Patrick Ferguson heard about the Baker-Shultz carbon tax proposal from a direct source. A partner in Davis Wright Tremaine’s San Francisco office, Ferguson is on the board of directors of the Power Association of Northern California (PANC), to whom Shultz presented the carbon tax plan in April.

The PANC members at Shultz’s presentation included energy professionals from investor-owned utilities, independent power producers, power marketers, fuel suppliers, municipal utilities, energy customers and regulatory agencies.

“As always, the devil’s in the details,” says Ferguson. “It’s a high-level proposal. There would have to be kind of exceptions to the rules.” He envisions that “certain industries would be exempt,” and says the number of exceptions will dictate how effective the tax becomes at achieving carbon reduction.

Investments in the energy distribution system would be required to make the costs of a carbon tax livable, Ferguson says, but an examination of those investments aren’t in the Baker-Shultz plan. The carbon tax proposal will eventually lead to a split in the fossil fuel industry, pitting modern natural gas turbine operators against other providers, including coal plants and older gas facilities, the Davis Wright lawyer says.

“In a lot of ways, a carbon tax would be a boon to the natural gas industry,” Ferguson says.

A carbon tax “just means we will be paying more for our fuel, which is natural gas,” says Calpine’s Miller. But those costs will be passed onto consumers, and Calpine’s costs will not be as high as some of its electricity-producing rivals, since it relies largely on natural gas and alternative fuels and — notably — no coal, Miller says. “A carbon tax will hit coal hard.”.

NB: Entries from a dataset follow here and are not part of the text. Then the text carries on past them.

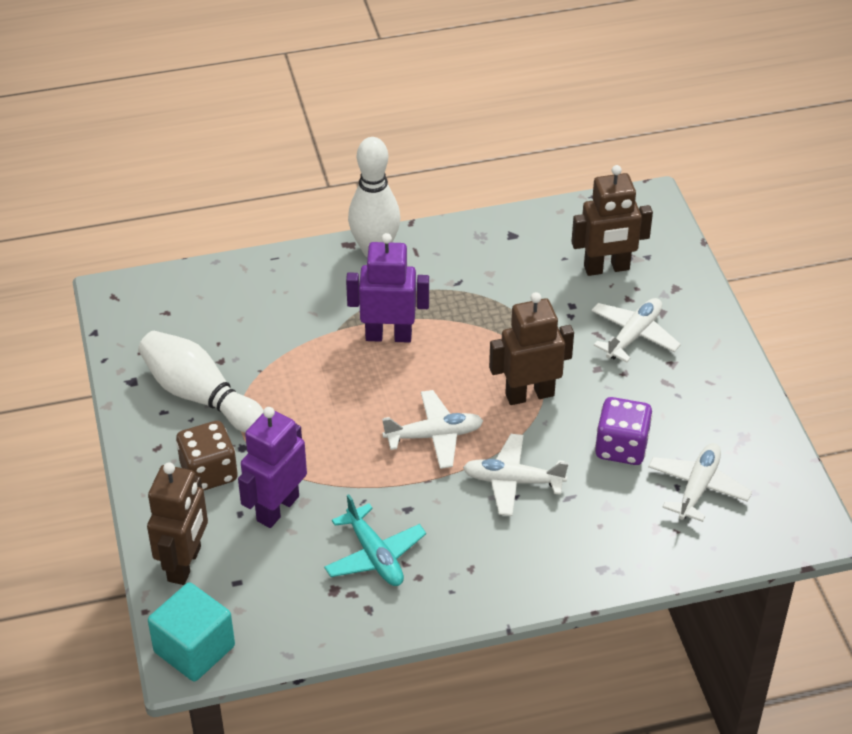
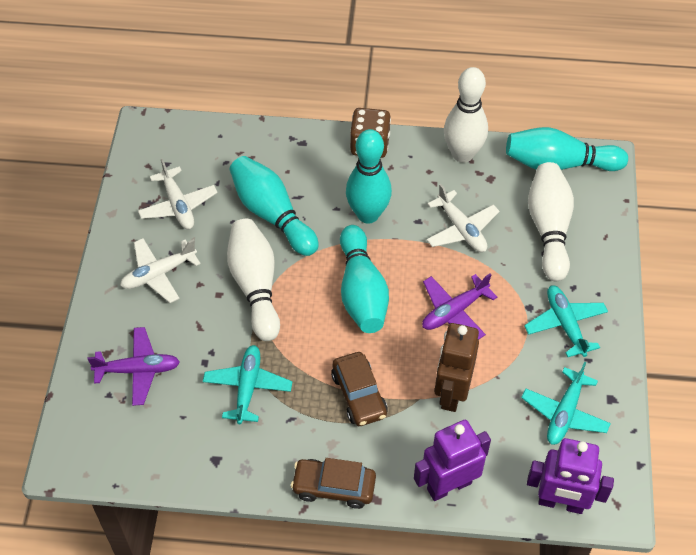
brown car: 0 -> 2
brown robot: 3 -> 1
purple dice: 1 -> 0
purple plane: 0 -> 2
turquoise bowling pin: 0 -> 4
turquoise cube: 1 -> 0
turquoise plane: 1 -> 3
white bowling pin: 2 -> 3
white plane: 4 -> 3

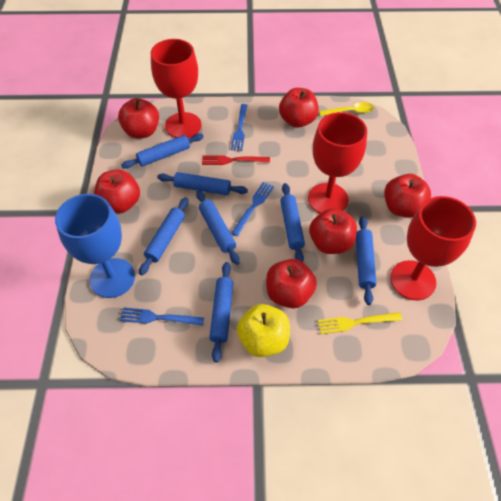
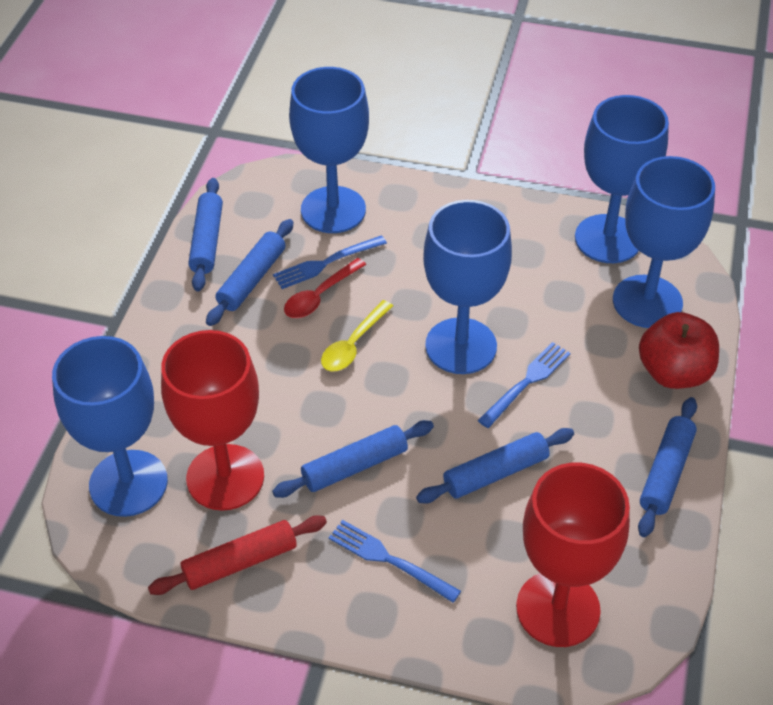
blue goblet: 1 -> 5
blue rolling pin: 7 -> 5
red apple: 6 -> 1
red fork: 1 -> 0
red goblet: 3 -> 2
red rolling pin: 0 -> 1
red spoon: 0 -> 1
yellow apple: 1 -> 0
yellow fork: 1 -> 0

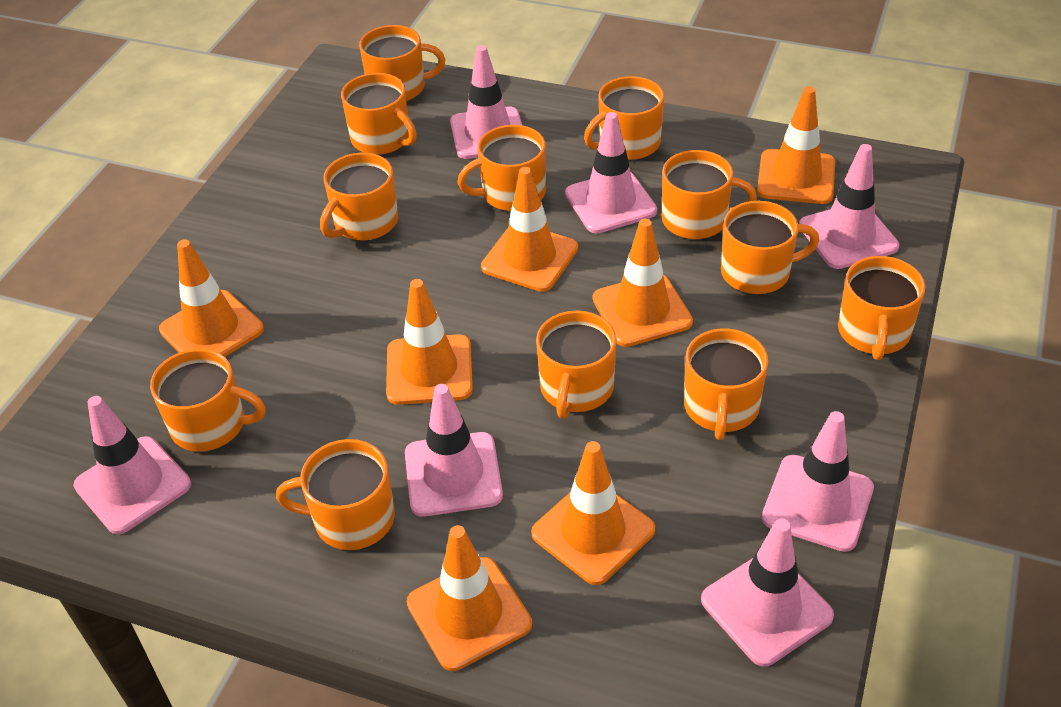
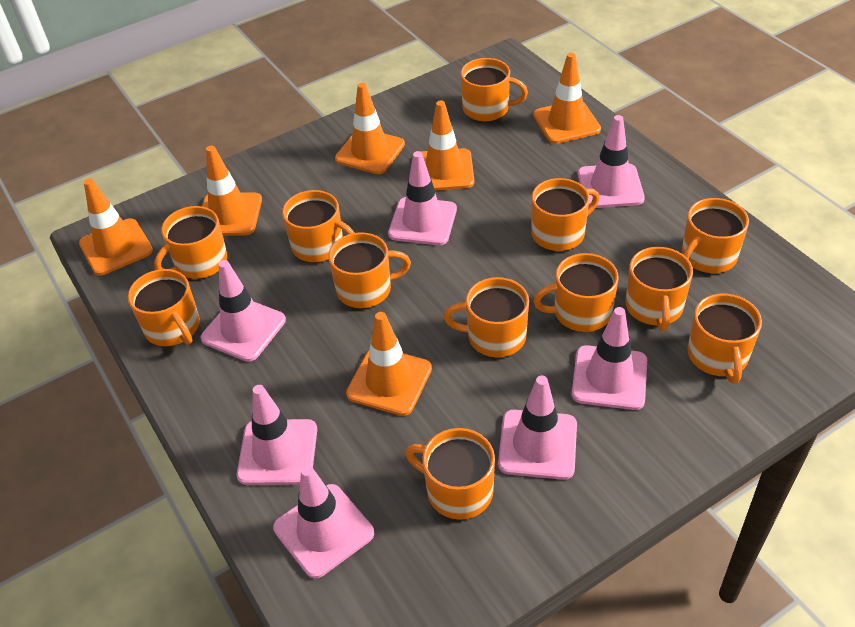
orange traffic cone: 7 -> 6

Will the carbon tax proposal or other broad-scale regulatory changes impact the clean energy world soon? Miller doubts it, based on the political realities of the Washington, D.C., bottleneck. “We don’t expect any kind of massive congressional proposals,” Miller says. “They’ve got their hands full at the moment.”

The Outlook for Law Firms

Even though it could idle some lawyers, partners from Baker Botts, Jackson Walker and Haynes and Boone — all Texas-based firms with corporate oil and gas clients — have voiced tentative support for the Baker-Shultz carbon tax proposal. The lawyers reacted positively to the news that Exxon and the other oil companies supported the plan.

“I think it’s incredible to have Exxon’s support,” says Megan Berge, a partner in the Washington, D.C., office of Baker Botts. She stressed she was only speaking for herself and not any particular client or for Baker, who is also a partner at the firm.

“I see the endorsement of this by the world’s largest gas producers as game-changing,” says Amy Baird, a Jackson Walker partner in Houston.

Amy L. Baird, partner at Jackson Walker in Houston.

Courtesy photo

A policy switch could have big implications for lawyers who counsel clients on regulatory matters and who litigate challenges to the Clean Air Act. “It will be less work for all those people,” Baird predicts. “If all there is to dispute is the level of emissions, that’s a heck of lot easier for the government to enforce.”

If the tax is set high enough, Baird says, emissions and litigation could decline as utility companies and consumers rely less on carbon-producing fuels.

But there’s no consensus that lawyers would lose out. “I don’t see it as a lawyer unemployment act,” says Baker Botts’ Berge, adding that the work “would shift to different arenas.”

Given that the Trump administration has not signaled support for the plan, Berge said it’s “more than a little bit speculative” to determine which lawyers will gain­­ — or lose­ — business from a carbon tax.